Açıklamada, Merkel-Erdoğan konuşmasında, Türkiye’nin Doğu Akdeniz'de petrol ve doğal gaz arama faaliyetlerinin de ele alındığı belirtildi. Federal Savunma Bakanı ve Hristiyan Demokrat Parti (CDU) lideri Annegret Kramp-Karrenbauer de, Barış Pınarı harekatını eleştirdi. Operasyonun NATO değerlerine ters düştüğünü öne süren Kramp-Karrenbauer, "NATO üyeleri bu değerler doğrultusunda dünya barışının istikrarsızlığına değil, güçlendirilmesine katkıda bulunuyor. Türkiye de buna uymak zorunda" şeklinde görüş belirtti. CDU lideri, "Türkiye'nin, Kuzey Suriye'de bir işgal güç olması gibi bir planı olursa, buna açık bir yanıt vermek zorundayız. Böyle bir sınır aşma, kabul edilemez" dedi.Almanya’nın askeri harekat konusundaki tutumunu her geçen gün sertleştirdiği dikkat çekiyor. Hafta başında ve harekatın ilk gününde, Berlin’den tüm taraflara itidal çağrısı yapılırken, dün Alman hükümeti, Türkiye’ye yönelik silah satışlarına kısıtlama getirme kararı aldı. Federal Dışişleri Bakanı Heiko Mass, Türkiye'nin Suriye'ye dönük harekatında kullanabileceği silahlara satış izni verilmeyeceğini açıkladı.
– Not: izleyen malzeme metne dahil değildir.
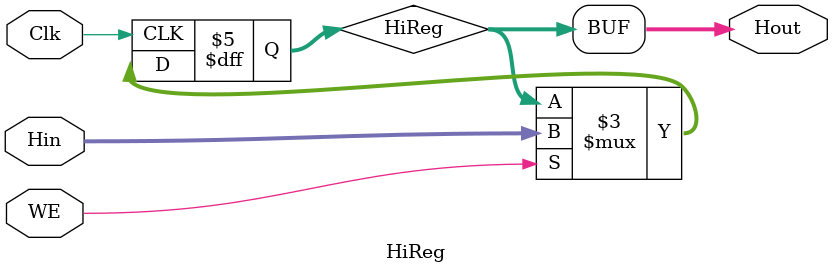
<source format=v>
module HiReg(Clk,WE,Hin,Hout);

input Clk;
input WE;
input [31:0] Hin;
output [31:0] Hout;

//定义寄存器
reg [31:0] HiReg;

//寄存器初始化
initial begin
	HiReg<=31'd0;
end

//取数
assign Hout=HiReg;

//存入数据
always@(posedge Clk) begin
	if(WE) begin
		HiReg<=Hin;
	end
end

endmodule

</source>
Afrin'e yönelik 'Zeytin Dalı Harekatı'nda Alman üretimi Leopard 2 tanklarının kullanıldığına dair görüntüler, Alman kamuoyunda tepkilere neden olmuş, ardından dönemin Dışişleri Bakanı Sigmar Gabriel, Türkiye'ye Leopard tank satışını ve modernizasyonunu durdurmuştu.
Dün alınan karar, Almanya’nın Türkiye’ye önceden imzalanmış, taahhüt edilmiş ihracatı sürdürmesi ve NATO ittifakı bağlamındaki yükümlülüklerini yerine getirmeye devam etmesi anlamına geliyor.
Bu arada dün harekatı protesto amacıyla Almanya çapında düzenlenen gösterilerin ardından, aralarında PKK yanlılarının da bulunduğu radikal Kürt göstericilerin Nürnberg ve Villingen-Schweningen kentlerinde Türk dükkan ve derneklerine saldırdırmaları tepkiye neden oldu. Nürnberg’de bir market ve kuaför saldırıya uğradı, marketin sahibi başına aldığı darbe nedeniyle yaralanarak, tedaviye alındı. Villingen-Schweningen kentindeyse, yürüyüş yapanların, bir Türk derneğinin önünde duran ve protestoculara tepki gösteren iki kişiye saldırdığı öğrenildi. Nürnberg’deki saldırının ardından olay yerine giden Türkiye Nürnberg Başkonsolosu Serdar Deniz, bu tarz olayların büyümesi halinde iki ülke ilişkilerinin zora gireceğini belirterek, Türk vatandaşlarını provokasyona gelmemeleri konusunda uyardı. Türk Dışişleri’nden yapılan açıklamadaysa, şiddet içeren eylemlere karşı, diplomatik temsilciliklerin, Türk vatandaşlarının ve Türk çıkarlarının korunması için tedbirlerin artırılması istendiği belirtildi.
Başkonsolos Serdar Deniz, polisten bu olaya çok hızlı bir şekilde müdahale etmelerini, saldırganların bir an önce yakalanıp, yargı önüne getirilmesini istedi. Deniz, polislere, "Ben Başkonsolos olarak her bir vatandaşımın hakkını ve hukukunu korumakla görevliyim, sizden de vatandaşlarımızın güvenliğini sağlamanızı istiyorum" dedi.